Ukraine made its first Paralympic appearance as an independent country at the Atlanta Games in 1996, winning just seven medals, equal to Krypak’s total in Tokyo.
But Sushkevich was building a program, Invasport, that would place sports centers for disabled people in each of Ukraine’s two dozen oblasts, or administrative divisions, and also create sports-oriented schools for children. “Invasport combined a state system and a nongovernment system,” he said, and it aimed to let people become active as much as to foster Paralympians. But there was a substantial incentive to build an athletic career. Without that, people with disabilities had few options for making a living.
“Before sport I had practically nothing. Actually, not practically; literally I had nothing,” Lidiia Solovyova, a two-time Paralympic champion in power lifting, told the BBC in 2012. “I had no flat. I had no salary. I had no good pension. But now, thanks to sport, I have all these things.”
Marta Hurtado, a spokeswoman for the U.N. Human Rights Office, confirmed that disabled people in Ukraine generally have very limited prospects.

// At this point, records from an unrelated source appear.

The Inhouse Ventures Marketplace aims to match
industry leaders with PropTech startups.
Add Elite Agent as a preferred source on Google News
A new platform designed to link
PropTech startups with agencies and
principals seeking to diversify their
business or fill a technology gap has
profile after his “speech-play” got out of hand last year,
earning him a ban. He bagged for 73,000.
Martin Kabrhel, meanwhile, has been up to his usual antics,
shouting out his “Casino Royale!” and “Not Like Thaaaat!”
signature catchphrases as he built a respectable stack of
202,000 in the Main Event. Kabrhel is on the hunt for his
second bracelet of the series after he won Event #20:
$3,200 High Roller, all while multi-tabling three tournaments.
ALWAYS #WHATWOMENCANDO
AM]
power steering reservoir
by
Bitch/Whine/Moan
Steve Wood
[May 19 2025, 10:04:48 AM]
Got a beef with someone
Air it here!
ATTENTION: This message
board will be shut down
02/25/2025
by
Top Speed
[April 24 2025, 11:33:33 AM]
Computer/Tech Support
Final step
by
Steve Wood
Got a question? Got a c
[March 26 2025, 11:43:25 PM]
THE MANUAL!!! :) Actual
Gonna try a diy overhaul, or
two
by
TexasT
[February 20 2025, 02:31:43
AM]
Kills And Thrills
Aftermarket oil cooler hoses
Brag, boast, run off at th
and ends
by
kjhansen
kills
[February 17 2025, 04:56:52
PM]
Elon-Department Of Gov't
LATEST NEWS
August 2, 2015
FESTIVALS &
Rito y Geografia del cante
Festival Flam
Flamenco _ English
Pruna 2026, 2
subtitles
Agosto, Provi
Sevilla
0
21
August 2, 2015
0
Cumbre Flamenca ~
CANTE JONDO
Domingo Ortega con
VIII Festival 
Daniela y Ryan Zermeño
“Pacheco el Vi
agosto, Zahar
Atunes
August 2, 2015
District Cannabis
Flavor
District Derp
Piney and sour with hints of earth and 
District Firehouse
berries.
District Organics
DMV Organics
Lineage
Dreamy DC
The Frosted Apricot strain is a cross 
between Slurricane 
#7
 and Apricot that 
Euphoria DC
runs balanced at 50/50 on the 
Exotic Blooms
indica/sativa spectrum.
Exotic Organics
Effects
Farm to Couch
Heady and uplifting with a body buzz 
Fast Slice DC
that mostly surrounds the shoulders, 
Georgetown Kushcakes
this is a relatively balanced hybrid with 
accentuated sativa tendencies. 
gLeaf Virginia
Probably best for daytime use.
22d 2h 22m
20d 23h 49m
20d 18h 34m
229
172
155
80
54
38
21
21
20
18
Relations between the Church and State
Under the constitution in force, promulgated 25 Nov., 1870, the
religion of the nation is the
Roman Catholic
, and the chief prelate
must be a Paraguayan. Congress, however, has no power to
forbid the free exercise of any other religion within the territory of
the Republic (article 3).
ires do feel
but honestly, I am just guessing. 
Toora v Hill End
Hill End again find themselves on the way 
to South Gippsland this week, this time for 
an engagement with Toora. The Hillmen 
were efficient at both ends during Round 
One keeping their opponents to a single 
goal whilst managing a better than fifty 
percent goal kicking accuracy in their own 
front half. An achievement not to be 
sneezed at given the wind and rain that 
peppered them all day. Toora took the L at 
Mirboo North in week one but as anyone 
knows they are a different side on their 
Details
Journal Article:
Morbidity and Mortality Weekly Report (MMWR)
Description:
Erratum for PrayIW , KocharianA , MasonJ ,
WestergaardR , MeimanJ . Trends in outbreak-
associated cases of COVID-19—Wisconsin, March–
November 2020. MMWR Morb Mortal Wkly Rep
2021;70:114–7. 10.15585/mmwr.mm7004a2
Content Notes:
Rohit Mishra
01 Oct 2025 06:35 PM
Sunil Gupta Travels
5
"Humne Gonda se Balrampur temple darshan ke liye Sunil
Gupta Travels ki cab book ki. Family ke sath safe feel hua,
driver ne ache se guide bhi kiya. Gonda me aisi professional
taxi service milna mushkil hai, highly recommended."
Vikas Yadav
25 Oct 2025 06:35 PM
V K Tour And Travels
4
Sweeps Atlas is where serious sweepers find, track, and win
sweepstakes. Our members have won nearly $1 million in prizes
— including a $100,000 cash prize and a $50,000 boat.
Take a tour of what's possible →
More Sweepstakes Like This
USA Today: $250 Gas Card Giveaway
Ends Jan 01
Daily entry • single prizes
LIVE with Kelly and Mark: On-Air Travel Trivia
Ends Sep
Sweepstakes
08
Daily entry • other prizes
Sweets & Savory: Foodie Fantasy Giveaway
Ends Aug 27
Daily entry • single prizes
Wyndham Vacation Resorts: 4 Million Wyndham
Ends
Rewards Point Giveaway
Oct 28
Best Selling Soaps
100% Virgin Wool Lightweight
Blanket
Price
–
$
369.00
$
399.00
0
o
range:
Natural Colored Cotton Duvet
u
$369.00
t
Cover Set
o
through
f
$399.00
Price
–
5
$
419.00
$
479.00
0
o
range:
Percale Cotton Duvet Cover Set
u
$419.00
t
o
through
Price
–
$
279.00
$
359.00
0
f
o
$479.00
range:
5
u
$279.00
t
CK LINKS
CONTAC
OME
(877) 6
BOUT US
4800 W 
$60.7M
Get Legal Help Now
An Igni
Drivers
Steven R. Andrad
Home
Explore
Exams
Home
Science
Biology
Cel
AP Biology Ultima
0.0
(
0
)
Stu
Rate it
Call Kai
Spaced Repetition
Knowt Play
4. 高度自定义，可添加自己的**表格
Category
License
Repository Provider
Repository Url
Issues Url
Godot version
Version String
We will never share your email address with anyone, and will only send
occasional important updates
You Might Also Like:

“There is a concerning high degree of institutionalization of people with disabilities in Ukraine, rather than family- and community-based services being provided,” she wrote in an email, adding: “Inclusive education for children with disabilities remains a rarity rather than the norm. This is the result of limited infrastructure and strong negative attitudes in society.”
Oksana Boturchuk, a four-time Paralympic runner who won three silver medals in Tokyo, said she had become somewhat more recognizable in Ukraine after the release this year of “Pulse,” a movie about her life.
“But in my country, the Paralympics sportsmen are not very popular,” she said. “And everybody is surprised to know who I am. They say, ‘Oh, you are Paralympic silver medalist?’”
This summer, Volodymyr Zelensky, the president of Ukraine, visited the country’s Paralympic team ahead of its trip to Tokyo and apologized “for the fact that no president was personally present at sending off our Paralympians to both Summer and Winter Games in all these years.”
Two substantial changes arrived ahead of the Winter Paralympics in 2018: live telecasts of events and an increase in bonus money to match what the Olympians received.
Sushkevich said the reward is about $125,000 for a gold medal, $80,000 for silver and $55,000 for bronze. Previously, he said, the awards were about $40,000 for gold, $26,000 for silver and $8,000 for bronze, or about what U.S. Olympians and Paralympians receive now.
The results this summer, Sushkevich conceded, were disappointing compared with the country’s third-place finish (behind China and Britain) in the 2016 medal count, which included 41 golds versus 24 this year. (The International Paralympic Committee formally ranks teams by gold medals, not the overall total.)
The return of competitors from Russia, who were barred in 2016 because of revelations about a state-sponsored doping program, all but guaranteed a lower ranking for Ukraine this summer. And Ukraine’s smaller delegation rarely includes competitive entries in sports like wheelchair basketball and rugby or goalball, sports in which the United States accrues a lot of hardware.
“A lot of people around me, they told us that we had a really good result in 2016 because we were higher than U.S.A.,” said Maxym Nikolenko, a three-time Paralympian who won a gold medal that year and a silver and bronze in Tokyo. “I’m sorry,” he added sheepishly, “but they were really proud about that.”